Lithuania shows Estonians benefits of IKEA

Juhan Tere, BC, Tallinn, 22.11.2010.Print version
Lithuanian furniture industry is teaching Estonians another lesson on how to benefit from such large customers as IKEA at difficult times, among 30 major suppliers of IKEA from the Baltic states, the majority are Lithuanian furniture producers and almost none from Estonia, reports BBN referring to Aripaev.

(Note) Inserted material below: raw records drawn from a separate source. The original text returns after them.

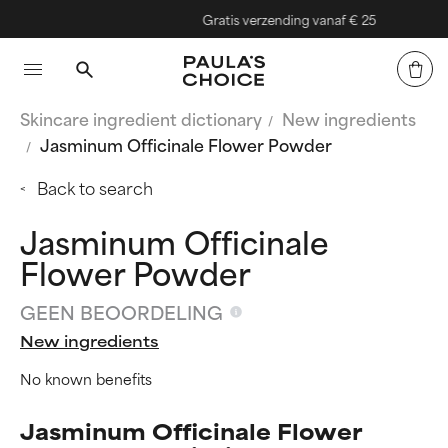
Gratis verzending vanaf € 25
Skincare ingredient dictionary
New ingredients
Jasminum Officinale Flower Powder
Back to search
Jasminum Officinale
Flower Powder
GEEN BEOORDELING
New ingredients
No known benefits
Jasminum Officinale Flower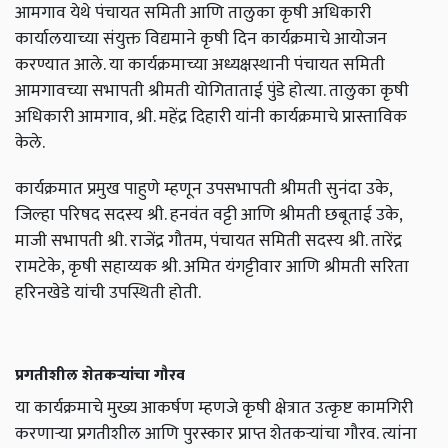
आमगाव येथे पंचायत समिती आणि तालुका कृषी अधिकारी
कार्यालयाच्या संयुक्त विद्यमाने कृषी दिन कार्यक्रमाचे आयोजन
करण्यात आले. या कार्यक्रमाच्या अध्यक्षस्थानी पंचायत समिती
आमगावच्या सभापती श्रीमती योगिताताई पुंडे होत्या. तालुका कृषी
अधिकारी आमगाव, श्री. महेंद्र दिहारी यांनी कार्यक्रमाचे प्रास्ताविक
केले.
कार्यक्रमात प्रमुख पाहुणे म्हणून उपसभापती श्रीमती सुनंदा उके,
जिल्हा परिषद सदस्य श्री. हनवंत वट्टी आणि श्रीमती छबूताई उके,
माजी सभापती श्री. राजेंद्र गौतम, पंचायत समिती सदस्य श्री. तारेंद्र
रामटेके, कृषी सहाय्यक श्री. अमित यंगट्टीवार आणि श्रीमती सरिता
हरिनखेडे यांची उपस्थिती होती.
प्रगतीशील शेतकऱ्यांचा गौरव
या कार्यक्रमाचे मुख्य आकर्षण म्हणजे कृषी क्षेत्रात उत्कृष्ट कामगिरी
करणाऱ्या प्रगतीशील आणि पुरस्कार प्राप्त शेतकऱ्यांचा गौरव. त्यांना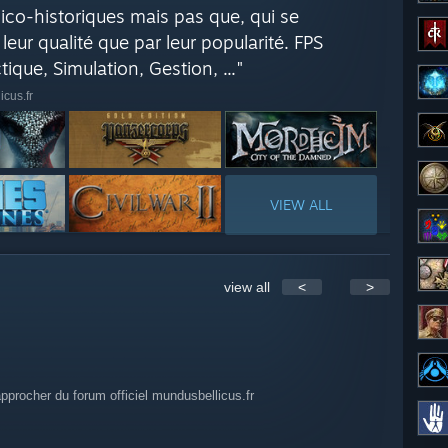
ico-historiques mais pas que, qui se
eur qualité que par leur popularité. FPS
tique, Simulation, Gestion, ..."
cus.fr
VIEW ALL
view all
<
>
approcher du forum officiel mundusbellicus.fr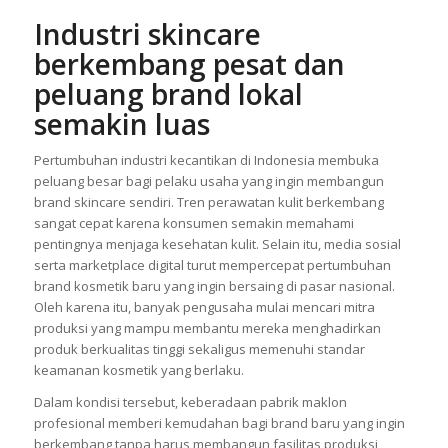
Industri skincare
berkembang pesat dan
peluang brand lokal
semakin luas
Pertumbuhan industri kecantikan di Indonesia membuka
peluang besar bagi pelaku usaha yang ingin membangun
brand skincare sendiri. Tren perawatan kulit berkembang
sangat cepat karena konsumen semakin memahami
pentingnya menjaga kesehatan kulit. Selain itu, media sosial
serta marketplace digital turut mempercepat pertumbuhan
brand kosmetik baru yang ingin bersaing di pasar nasional.
Oleh karena itu, banyak pengusaha mulai mencari mitra
produksi yang mampu membantu mereka menghadirkan
produk berkualitas tinggi sekaligus memenuhi standar
keamanan kosmetik yang berlaku.
Dalam kondisi tersebut, keberadaan pabrik maklon
profesional memberi kemudahan bagi brand baru yang ingin
berkembang tanpa harus membangun fasilitas produksi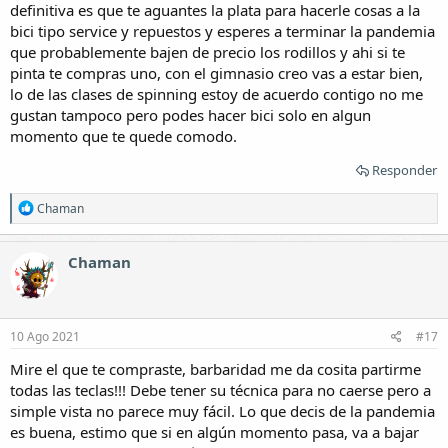
definitiva es que te aguantes la plata para hacerle cosas a la
bici tipo service y repuestos y esperes a terminar la pandemia
que probablemente bajen de precio los rodillos y ahi si te
pinta te compras uno, con el gimnasio creo vas a estar bien,
lo de las clases de spinning estoy de acuerdo contigo no me
gustan tampoco pero podes hacer bici solo en algun
momento que te quede comodo.
Responder
R
Chaman
e
a
c
Chaman
c
i
o
n
e
10 Ago 2021
#17
s
:
Mire el que te compraste, barbaridad me da cosita partirme
todas las teclas!!! Debe tener su técnica para no caerse pero a
simple vista no parece muy fácil. Lo que decis de la pandemia
es buena, estimo que si en algún momento pasa, va a bajar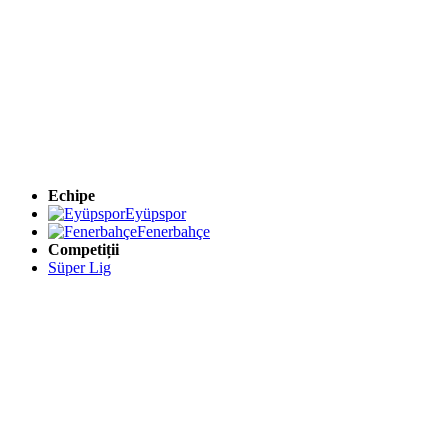
Echipe
Eyüpspor
Fenerbahçe
Competiții
Süper Lig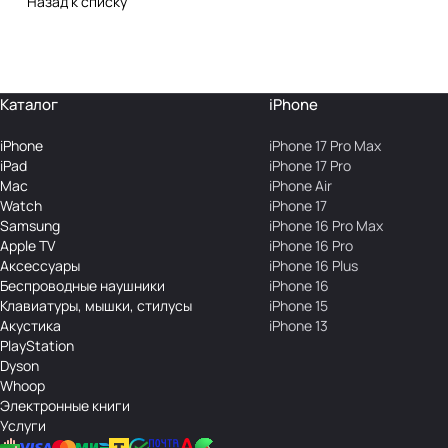
Назад к списку
Каталог
iPhone
iPhone
iPhone 17 Pro Max
iPad
iPhone 17 Pro
Mac
iPhone Air
Watch
iPhone 17
Samsung
iPhone 16 Pro Max
Apple TV
iPhone 16 Pro
Аксесcуары
iPhone 16 Plus
Беcпроводные наушники
iPhone 16
Клавиатуры, мышки, стилусы
iPhone 15
Акустика
iPhone 13
PlayStation
Dyson
Whoop
Электронные книги
Услуги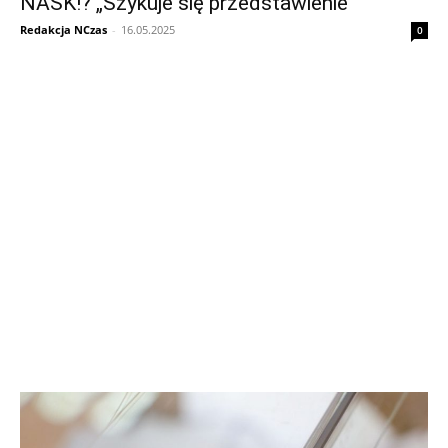
NASK!? „Szykuje się przedstawienie”
Redakcja NCzas
-
16.05.2025
0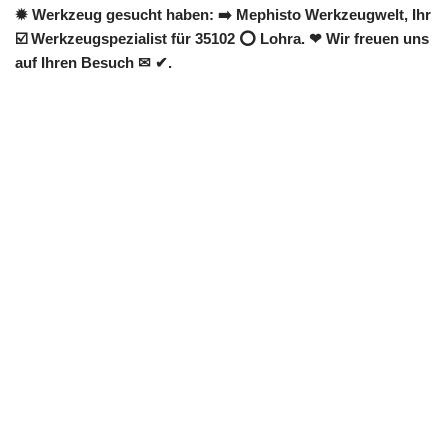
✹ Werkzeug gesucht haben: ➡️ Mephisto Werkzeugwelt, Ihr
☑️ Werkzeugspezialist für 35102 ⭕ Lohra. ❤ Wir freuen uns
auf Ihren Besuch ✉ ✔.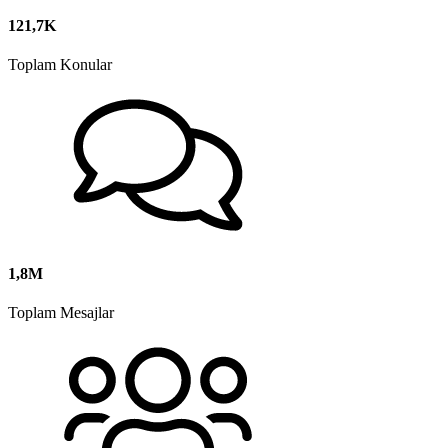
121,7K
Toplam Konular
1,8M
Toplam Mesajlar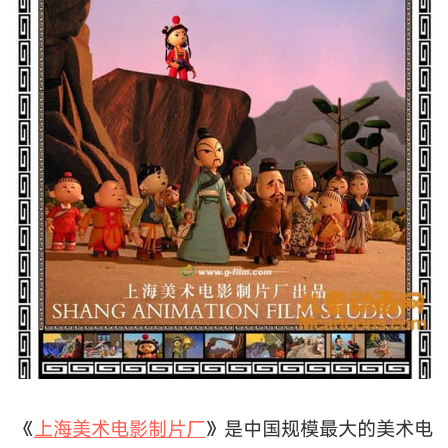
《
上海美术电影制片厂
》是中国规模最大的美术电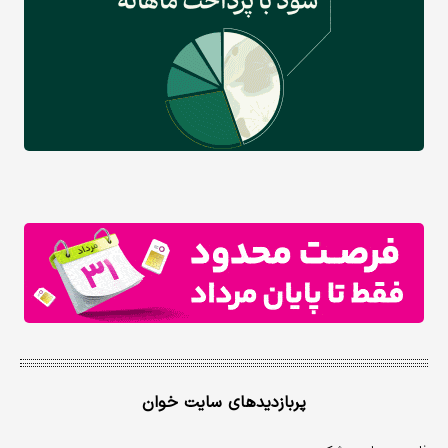
پربازدیدهای سایت خوان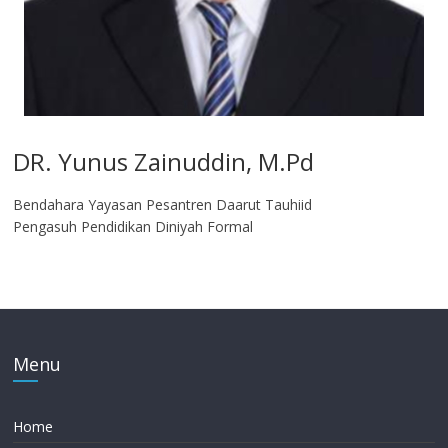
DR. Yunus Zainuddin, M.Pd
Bendahara Yayasan Pesantren Daarut Tauhiid
Pengasuh Pendidikan Diniyah Formal
Menu
Home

Although Estonians like to talk about the importance of having strong customers to boost exports and review the economy, this is not clearly the case with IKEA, LETA writes.

 

"One reason is that the Lithuanian cost basis is different, but Lithuanians are also able to think bigger than Estonians. After all, they had a king, they are Catholics, an entirely different mentality and larger plants already from the Soviet times," says Priit Tamm, one of shareholders and marketing manager of Estonia's largest office furniture maker Standard.

 

"I think that the IKEA train has gone forever for Estonia," says Tamm who is also head of the Estonian association of furniture makers.

 

Dalius Simenas, the Chief Analyst of Invest Lithuania, says that IKEA's importance to the Lithuanian furniture industry is immense.

 

"Before the crisis furniture makers earned two-thirds of their export income through IKEA. This trend has continued also in the first half of this year," Simenas states.

 

According to Simenas, such exports help manufacturers to cover domestic losses.

"At tough times cheap good-quality furniture is especially attractive for consumers both in Europea and North America. Lithuania has tens of furniture makers who have grown with the help of IKEA," Simenas adds.

 

Statistics upholds this view. In the last five years, Lithuanian exports of furniture and interior decoration goods has increased 11 percent, while Estonia's figure is up only four percent and Latvia's figure down three percent. During the crisis, furniture exports fell 15 percent in Lithuania, 18 percent - in Estonia and 33 percent - in Latvia.

 

Tamm says that six-seven years ago Estonian furniture industry was supplying IKEA, but when the customer decided to move production to cheaper countries, local furniture producers decided to look for other customers and develop their own brands.

 

According to Tamm, to supply IKEA in the Baltics means that the company basically works only for IKEA, adopts its new business plan structure and business philosophy to reflect the IKEA value.

 

"Once IKEA signs you as a supplier, you will have huge volumes, but they must be well managed," Tamm said.

 

According to him, Estonian manufacturers like to complain about IKEA's cost and price structure, but the fact is that cooperation with IKEA would have required huge investments also from the suppliers.

 

"IKEA is not planning to drive its subcontractors bankrupt once in every two years. It is paying by due date," he adds.

 

Aare Paloots, the CEO of Tarmel, says that when they were discussing possible cooperation with IKEA, the customer required lower prices every years.

 

"If you did not, they moved the contracts elsewhere. We made this mistake twice," he said.

 

One benefit that Lithuania may have is an IKEA store. Charlotte Lindgren, the press spokesperson of IKEA, told Aripaev that although the company has no plans to open a store in Estonia or Latvia in the near future, they may decide to open one in Lithuanian in three to five years.